It’s a Sunday morning and I imagine like many tennis parents, I’m sat by the side of a tennis court. It’s competition time though not coaching so as a parent I am more engaged in the process. When children are younger and have coaching (or squad practice) as a parent it feels as though we are effectively a combination of chauffeur or food provider. As my children have got older I now use that time as an opportunity to get in the gym or go running myself. Still on tournament days, I’ll watch closely, and I know that interactions that I have with my children prior to and after matches, can be important.
I remember reading a blog that described sets of four words that we should never say to our child:
• How did you do?
• How did it go?
• Did you win today?
• How was your … (backhand, volleys, kick serve)?
The blogger commented that even with good intentions, if a parent constantly asks their child these questions, they can feel as though they are being either constantly interrogated or judged on the day’s performance.
This certainly seemed an interesting concept but I did wonder if this was advice was more suited to parents of secondary aged youngsters rather than primary aged children.
Whilst I was at the tournament today I did try and think, what would be the most effective pieces of communication that I could give to my child.

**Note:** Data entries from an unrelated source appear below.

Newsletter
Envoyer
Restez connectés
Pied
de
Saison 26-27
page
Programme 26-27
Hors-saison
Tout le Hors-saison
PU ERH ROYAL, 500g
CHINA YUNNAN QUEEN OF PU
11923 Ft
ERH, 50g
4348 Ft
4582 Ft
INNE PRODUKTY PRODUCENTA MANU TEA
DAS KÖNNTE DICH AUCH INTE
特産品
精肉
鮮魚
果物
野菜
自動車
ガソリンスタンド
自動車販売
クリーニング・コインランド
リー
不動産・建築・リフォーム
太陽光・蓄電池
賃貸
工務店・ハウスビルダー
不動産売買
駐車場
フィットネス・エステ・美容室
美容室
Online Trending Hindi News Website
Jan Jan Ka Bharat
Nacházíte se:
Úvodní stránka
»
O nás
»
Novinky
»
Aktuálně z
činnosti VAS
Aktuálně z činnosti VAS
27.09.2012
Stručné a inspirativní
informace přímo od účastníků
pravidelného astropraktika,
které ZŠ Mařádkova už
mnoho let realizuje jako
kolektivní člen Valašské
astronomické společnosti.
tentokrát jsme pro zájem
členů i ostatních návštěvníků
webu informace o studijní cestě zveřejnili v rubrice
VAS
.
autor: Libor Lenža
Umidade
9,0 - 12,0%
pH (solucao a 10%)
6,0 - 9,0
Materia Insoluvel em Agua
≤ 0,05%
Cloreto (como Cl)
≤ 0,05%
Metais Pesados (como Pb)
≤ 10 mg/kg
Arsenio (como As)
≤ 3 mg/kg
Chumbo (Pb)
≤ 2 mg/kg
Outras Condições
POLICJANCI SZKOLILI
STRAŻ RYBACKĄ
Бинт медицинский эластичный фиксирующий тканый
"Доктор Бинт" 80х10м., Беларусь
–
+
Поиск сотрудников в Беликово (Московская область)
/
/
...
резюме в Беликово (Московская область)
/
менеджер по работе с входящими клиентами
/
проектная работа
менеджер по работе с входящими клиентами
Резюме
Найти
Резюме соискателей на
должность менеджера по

One of my regular comments after a loss is, ‘tell me the positives?’ I am always so aware that moving a child back on positive track is so important when they have a series of match to play. I also believe that as the image says if you do focus on the positives, the negatives can soon disappear.
So I’ll also ask, ‘What went well?’ My child along with many others I would imagine, can always tell you everything they did badly. Sometimes I will watch and try and remember one great rally to try and remind my child. ‘Do you remember that amazing backhand slice you hit?’ What I am trying to do is to begin a positive conversation to try and get him feeling upbeat before the next match.
Tell me the positives?
What went well?
Do you remember that amazing backhand slice…
I loved the volley you hit to win that game…
I do realise that with all conversations the trick is timing. If I ask my child these things too soon after a match, he is not receptive at all and whatever I say will not help move him forwards.
However sometimes there is a limited gap in between matches and I need to get him up and ready as soon as possible. I often find that is one of the biggest challenges in being a tennis parent, trying to turn that mood around. I must admit its one I don’t always get right. I think one of the funniest moments was when after I’d done one of my little monologues, my son turned round and said with heavy irony, “Great motivational speech Dad”. He was right, it certainly wasn’t but he got back on court and won the next match, so perhaps something went right!